[Description of the task] State how many lines in the data below contain the string "British" with the same capitalization. Reply with that number only.

[Source information]

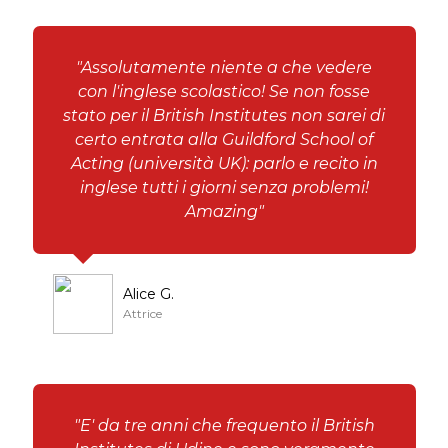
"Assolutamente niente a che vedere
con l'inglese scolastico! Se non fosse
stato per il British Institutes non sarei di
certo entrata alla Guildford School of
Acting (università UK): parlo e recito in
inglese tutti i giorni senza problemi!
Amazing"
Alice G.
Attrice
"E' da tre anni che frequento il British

--

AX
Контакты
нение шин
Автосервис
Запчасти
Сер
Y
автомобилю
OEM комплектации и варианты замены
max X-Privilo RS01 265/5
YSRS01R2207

--

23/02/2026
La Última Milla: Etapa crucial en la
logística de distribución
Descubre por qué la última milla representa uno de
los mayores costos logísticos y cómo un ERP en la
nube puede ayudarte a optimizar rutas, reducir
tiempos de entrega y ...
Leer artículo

[Exercise response] 2